# THICK/THIN bar BENCH PRESS...



## Rage_alan (Apr 14, 2011)

Hi guys

Just wondering what the general trend is with regard to bench pressing with a thinner olympic bar or a thicker diameter bar. I have moved gyms so am forced to revert back to a thinner bar, possibly 1'' instead of a 2'' bar.

I have found it harder to lift as much weight on a thinner bar, nearly as much as 10kg!!

I assume it is to do with grip tightness, added pressure because the thicker bar disperses the pressure going through your wrists and arms over a wider surface contact area and so they are healthier for your wrists. Therefore muscle activation etc will be greater on a thicker bar. But i have heard some actually prefer thinner bars so its quite contradictory.
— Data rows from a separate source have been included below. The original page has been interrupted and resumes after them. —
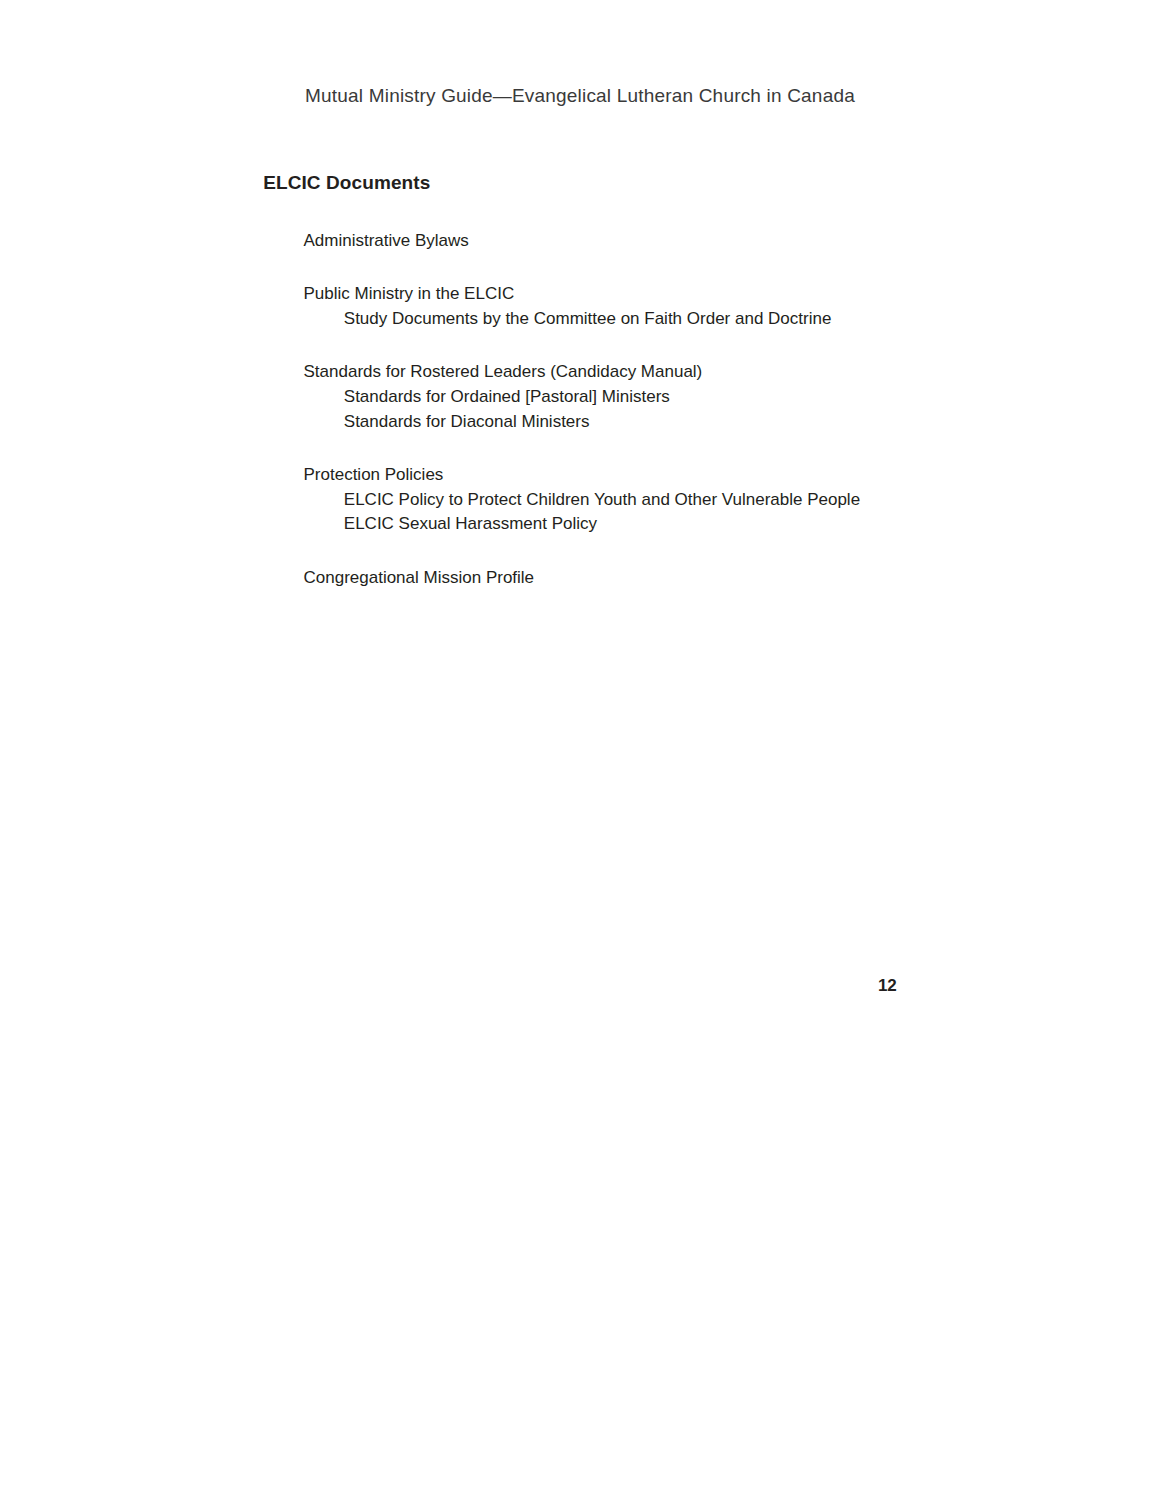Mutual Ministry Guide—Evangelical Lutheran Church in Canada
ELCIC Documents
Administrative Bylaws
Public Ministry in the ELCIC
Study Documents by the Committee on Faith Order and Doctrine
Standards for Rostered Leaders (Candidacy Manual)
Standards for Ordained [Pastoral] Ministers
Standards for Diaconal Ministers
Protection Policies
ELCIC Policy to Protect Children Youth and Other Vulnerable People
ELCIC Sexual Harassment Policy
Congregational Mission Profile
12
Anyone else had to move from one to the other (or does regularly) and how do you find it?

Just interested to know.


----------



## brianwardle (Apr 11, 2011)

Rage_alan said:


> Hi guys
> 
> Just wondering what the general trend is with regard to bench pressing with a thinner olympic bar or a thicker diameter bar. I have moved gyms so am forced to revert back to a thinner bar, possibly 1'' instead of a 2'' bar.
> 
> ...


I haven't necessarily experienced a loss in strength but it has felt strange when using a different bar, or indeed a different bench, but after a while you get used to it.


----------